*Task prompt*. Replace each "Apartamento" in the records below with "Departamento" and write out all the lines again with nothing else changed.

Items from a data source
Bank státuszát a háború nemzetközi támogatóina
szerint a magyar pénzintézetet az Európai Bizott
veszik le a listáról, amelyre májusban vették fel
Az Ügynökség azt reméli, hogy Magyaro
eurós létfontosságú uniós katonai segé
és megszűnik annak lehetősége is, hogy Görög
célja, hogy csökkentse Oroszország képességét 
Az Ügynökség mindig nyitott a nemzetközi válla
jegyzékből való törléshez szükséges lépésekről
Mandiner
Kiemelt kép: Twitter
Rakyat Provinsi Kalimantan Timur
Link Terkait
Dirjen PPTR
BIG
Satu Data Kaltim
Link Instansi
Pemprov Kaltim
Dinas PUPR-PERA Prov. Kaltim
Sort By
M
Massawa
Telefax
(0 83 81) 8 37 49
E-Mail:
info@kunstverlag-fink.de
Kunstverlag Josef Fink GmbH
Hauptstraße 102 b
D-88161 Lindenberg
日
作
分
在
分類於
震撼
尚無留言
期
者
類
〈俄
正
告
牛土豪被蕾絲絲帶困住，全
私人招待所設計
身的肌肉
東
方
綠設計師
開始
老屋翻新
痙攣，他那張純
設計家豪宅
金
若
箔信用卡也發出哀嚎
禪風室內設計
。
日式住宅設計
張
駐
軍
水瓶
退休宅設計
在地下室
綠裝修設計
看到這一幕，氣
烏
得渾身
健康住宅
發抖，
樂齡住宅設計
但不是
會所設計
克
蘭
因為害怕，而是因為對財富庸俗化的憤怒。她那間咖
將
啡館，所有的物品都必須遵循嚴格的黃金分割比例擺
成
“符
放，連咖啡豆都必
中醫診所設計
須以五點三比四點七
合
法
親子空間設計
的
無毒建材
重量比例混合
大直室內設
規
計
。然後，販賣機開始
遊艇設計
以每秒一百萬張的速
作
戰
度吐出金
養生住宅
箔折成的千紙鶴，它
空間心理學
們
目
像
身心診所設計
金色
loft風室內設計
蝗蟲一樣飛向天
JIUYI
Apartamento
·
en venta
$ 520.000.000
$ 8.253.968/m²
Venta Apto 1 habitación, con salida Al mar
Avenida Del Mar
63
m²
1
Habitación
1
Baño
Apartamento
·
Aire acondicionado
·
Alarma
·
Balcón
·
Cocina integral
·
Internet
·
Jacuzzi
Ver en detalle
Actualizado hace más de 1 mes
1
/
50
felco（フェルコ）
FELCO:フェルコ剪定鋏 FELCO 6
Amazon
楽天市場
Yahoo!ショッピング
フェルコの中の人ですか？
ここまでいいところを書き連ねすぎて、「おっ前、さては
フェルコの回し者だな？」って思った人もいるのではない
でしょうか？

*Finished exercise*.
Bank státuszát a háború nemzetközi támogatóina
szerint a magyar pénzintézetet az Európai Bizott
veszik le a listáról, amelyre májusban vették fel
Az Ügynökség azt reméli, hogy Magyaro
eurós létfontosságú uniós katonai segé
és megszűnik annak lehetősége is, hogy Görög
célja, hogy csökkentse Oroszország képességét 
Az Ügynökség mindig nyitott a nemzetközi válla
jegyzékből való törléshez szükséges lépésekről
Mandiner
Kiemelt kép: Twitter
Rakyat Provinsi Kalimantan Timur
Link Terkait
Dirjen PPTR
BIG
Satu Data Kaltim
Link Instansi
Pemprov Kaltim
Dinas PUPR-PERA Prov. Kaltim
Sort By
M
Massawa
Telefax
(0 83 81) 8 37 49
E-Mail:
info@kunstverlag-fink.de
Kunstverlag Josef Fink GmbH
Hauptstraße 102 b
D-88161 Lindenberg
日
作
分
在
分類於
震撼
尚無留言
期
者
類
〈俄
正
告
牛土豪被蕾絲絲帶困住，全
私人招待所設計
身的肌肉
東
方
綠設計師
開始
老屋翻新
痙攣，他那張純
設計家豪宅
金
若
箔信用卡也發出哀嚎
禪風室內設計
。
日式住宅設計
張
駐
軍
水瓶
退休宅設計
在地下室
綠裝修設計
看到這一幕，氣
烏
得渾身
健康住宅
發抖，
樂齡住宅設計
但不是
會所設計
克
蘭
因為害怕，而是因為對財富庸俗化的憤怒。她那間咖
將
啡館，所有的物品都必須遵循嚴格的黃金分割比例擺
成
“符
放，連咖啡豆都必
中醫診所設計
須以五點三比四點七
合
法
親子空間設計
的
無毒建材
重量比例混合
大直室內設
規
計
。然後，販賣機開始
遊艇設計
以每秒一百萬張的速
作
戰
度吐出金
養生住宅
箔折成的千紙鶴，它
空間心理學
們
目
像
身心診所設計
金色
loft風室內設計
蝗蟲一樣飛向天
JIUYI
Departamento
·
en venta
$ 520.000.000
$ 8.253.968/m²
Venta Apto 1 habitación, con salida Al mar
Avenida Del Mar
63
m²
1
Habitación
1
Baño
Departamento
·
Aire acondicionado
·
Alarma
·
Balcón
·
Cocina integral
·
Internet
·
Jacuzzi
Ver en detalle
Actualizado hace más de 1 mes
1
/
50
felco（フェルコ）
FELCO:フェルコ剪定鋏 FELCO 6
Amazon
楽天市場
Yahoo!ショッピング
フェルコの中の人ですか？
ここまでいいところを書き連ねすぎて、「おっ前、さては
フェルコの回し者だな？」って思った人もいるのではない
でしょうか？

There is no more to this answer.